Wearable brain stimulation shows promise for motor function recovery after stroke

A novel, noninvasive wearable brain stimulation device that delivers continuous transcranial magnetic stimulation to induce the brain to rewire itself significantly increases brain activity and is safe in patients with chronic ischaemic stroke — thus presenting a step forward to improving motor function after stroke, suggests a preliminary study presented at ISC 2020 Meeting.

The wearable device, which transmits transcranial rotating permanent magnet stimulation (TRPMS), significantly enhanced brain activity by nine times compared with sham treatment in brain areas near the injured sites, as measured by functional MRI (fMRI).

“The robustness of the increase in physiological brain activity was surprising. With only 30 subjects, a statistically significant change was seen in brain activity,” said lead study author Dr David Chiu, director of the Eddy Scurlock Stroke Center at Houston Methodist Hospital in Houston, Texas, US.

Compared with sham control, active TRPMS led to significantly more active voxels immediately after stimulation in the same side of the brain as the stroke lesion (median, 227.5 vs 26; p=0.016). Voxels are burst of orange specks on fMRI that are indicative of brain activity. [ISC 2020, abstract LB3]

Notably, the difference between groups on fMRI remained significant even one month after treatment (p=0.024).

Furthermore, the intensity of the active voxels was also significantly greater after TRPMS than sham (median, 5.87 vs 4.86; p=0.008).

“The treatment effect on the primary endpoint [of active voxel number] was not significantly influenced by age, time after stroke, or cortical vs subcortical lesion location,” reported Chiu. “[Also,] TRPMS treatment was well-tolerated with no device-related adverse effects.”

For the secondary endpoint of motor function, gait velocity was significantly improved immediately after active TRPMS vs sham treatment, as assessed on the Timed Up and Go (TUG) scale (p=0.03). The improvement persisted through 1 (p=0.006) and 3 months (p=0.002) post-treatment.

Improvements were also seen in four out of five other measures of motor function, including grip strength, NIH* Stroke Scale, Fugl-Meyer Upper Extremity (FM-UE), action research arm test (ARAT), although the difference did not reach statistical significance between groups. 

“[The] clinical scales suggested possible improvement of motor function which persisted for 3 months after treatment,” observed Chiu.

The double-blind phase I/IIA single-centre study randomized 30 patients (median age 66 years, 48 percent male) with chronic ischaemic stroke to bilateral hemispheric active TRPMS or sham treatment over 20 sessions, 40 minutes each spanning through 4 weeks.

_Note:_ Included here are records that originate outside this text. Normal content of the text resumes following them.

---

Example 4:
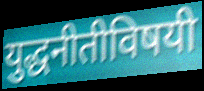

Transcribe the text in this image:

युद्धनीतीविषयी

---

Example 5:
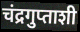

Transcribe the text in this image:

चंद्रगुप्ताशी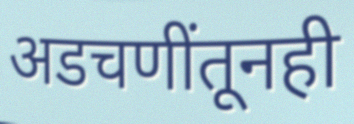
अडचणींतूनही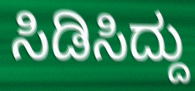
ಸಿಡಿಸಿದ್ದು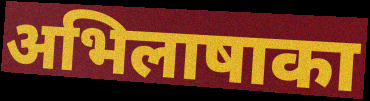
अभिलाषाकाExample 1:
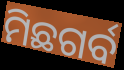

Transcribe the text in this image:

ମିଛଗର୍ବ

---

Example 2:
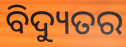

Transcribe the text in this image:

ବିଦ୍ୟୁତର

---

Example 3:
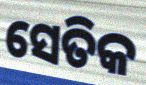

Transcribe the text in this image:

ସେତିକ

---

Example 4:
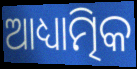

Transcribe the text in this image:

ଆଧ୍ୟାତ୍ମିକ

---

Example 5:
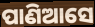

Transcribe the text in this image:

ପାଣିଆସେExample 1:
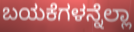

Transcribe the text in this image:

ಬಯಕೆಗಳನ್ನೆಲ್ಲಾ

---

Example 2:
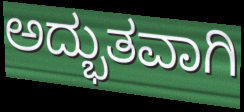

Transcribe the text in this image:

ಅದ್ಭುತವಾಗಿ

Although the study was too small to show clinical benefit, Professor Mitchell Elkind, AHA** president-elect from Columbia University in New York, New York, US, noted that “it wasn't really intended to show that and there were suggestive benefits even in clinical outcomes also,” in an accompanying multimedia.

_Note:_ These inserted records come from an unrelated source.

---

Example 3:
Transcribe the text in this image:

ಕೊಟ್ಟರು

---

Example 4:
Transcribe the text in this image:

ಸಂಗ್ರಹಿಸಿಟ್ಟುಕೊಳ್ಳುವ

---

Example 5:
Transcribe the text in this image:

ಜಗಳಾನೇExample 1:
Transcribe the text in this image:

“Recovery is really, what I think of as the black box of stroke management. You know, we’ve gotten good at stroke prevention [and] more recently … at acute interventions like endovascular therapy. But we’re still just beginning to crack open the possibility of what we can do around stroke recovery, and promoting brain reorganization after someone has a stroke,” he commented.

The advantage of a wearable TRPMS device is that patient could potentially apply the treatment at home without having to visit the clinic, pointed out Elkind.

“If confirmed in a larger multicentre trial, the results would have enormous implications. This technology would be the first proven treatment for recovery of motor function after chronic ischaemic stroke,” Chiu said.